Blockade of NO formation. Baseline and exercise-induced hemodynamic responses after L-NAME and L-NNA are reported in Table 1. Overall hemodynamic responses caused by exercise after L-NAME were characterized by higher LVP (P < 0.05) and MAP (P < 0.01) and lower (P < 0.01) HR and LV dP/dt compared with control. Increases in CBF after L-NAME did not differ from control responses. As expected, baseline CD was reduced (P < 0.01) after L-NAME and exercise-induced dilation was blunted (P < 0.01) after the blockade of NO formation, as reported in Fig. 1 and Table 1. Shear stress increased more (P < 0.01) during exercise after L-NAME. The relationship between CD and shear stress was shifted downward, and the slope was reduced (P < 0.01), as reported in Fig. 2.

Overall hemodynamic responses caused by exercise after L-NNA were not statistically different from those observed after L-NAME (Table 1). CBF and CD responses during exercise performed after L-NNA did not statistically differ from those observed after L-NAME (Fig. 1). Shear stress was slightly lower (P < 0.05) during exercise after L-NNA than after L-NAME. The slope of the relationship between CD and shear stress after L-NNA was smaller (P < 0.01) than control but not different from L-NAME (Fig. 2).
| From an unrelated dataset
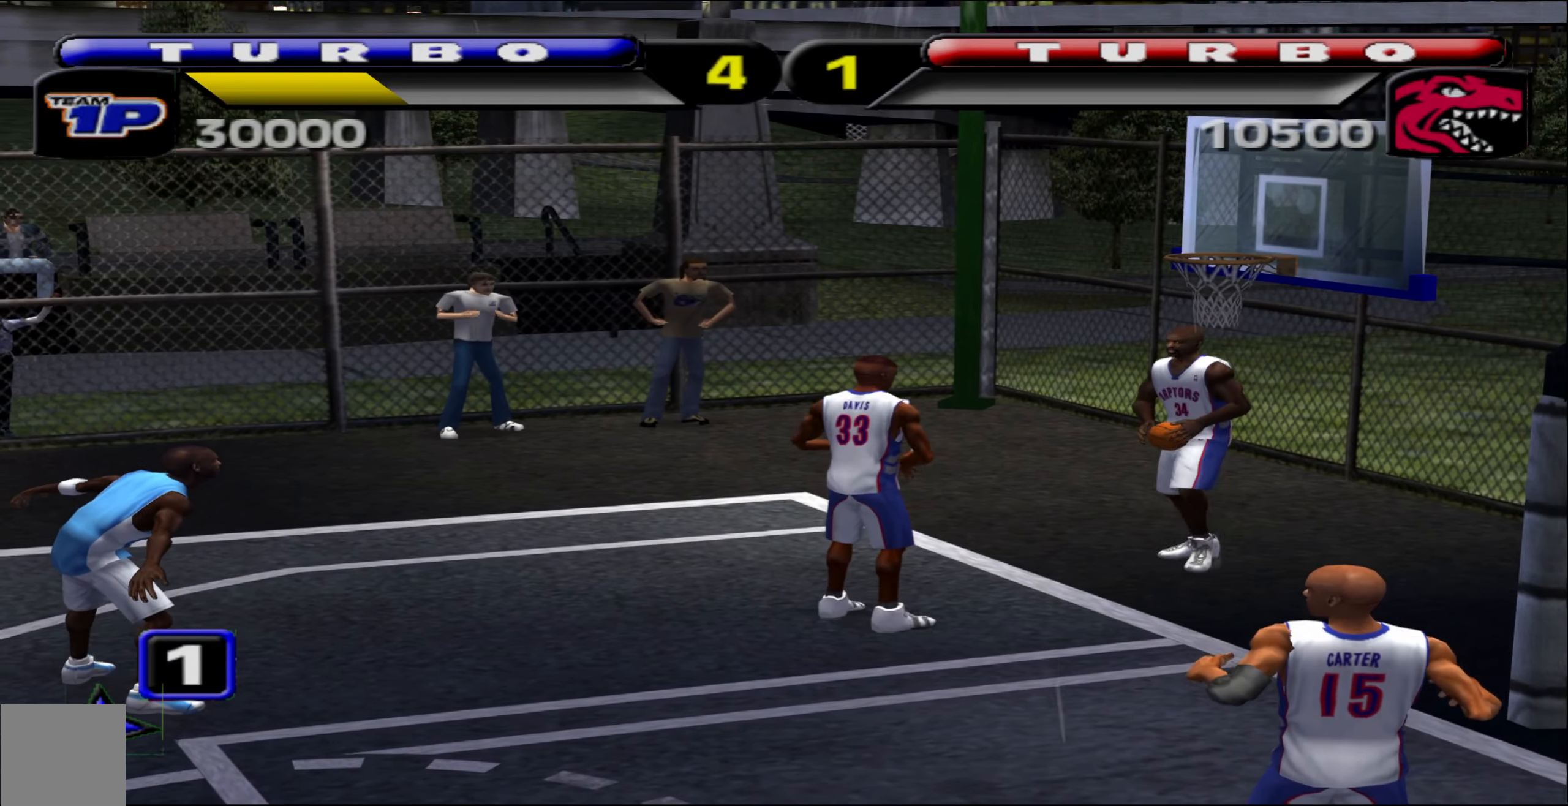
{"buttons": [], "left_stick": "center", "events": []}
Blockade of beta -adrenergic receptors ± blockade of NO formation. Baseline and exercise-induced hemodynamic responses after beta -adrenergic receptor blockade with propranolol are reported in Table 2. Exercise performed after beta -adrenergic receptor blockade caused the expected hemodynamic effects characterized by lower (P < 0.01) LV dP/dt and HR. Exercise after propranolol led to smaller (P < 0.05) CBF levels than in control experiments (Fig. 3 and Table 2). Baseline CD was reduced (P < 0.01) after propranolol- and exercise-induced CD responses were characterized by a paradoxical constriction (P < 0.01), as reported in Fig. 3 and Table 2. Shear stress was higher (P < 0.05) during exercise after propranolol than under control conditions. The slope of the relationship between CD and shear stress after propranolol was substantially smaller (P < 0.01) than control (Fig. 4).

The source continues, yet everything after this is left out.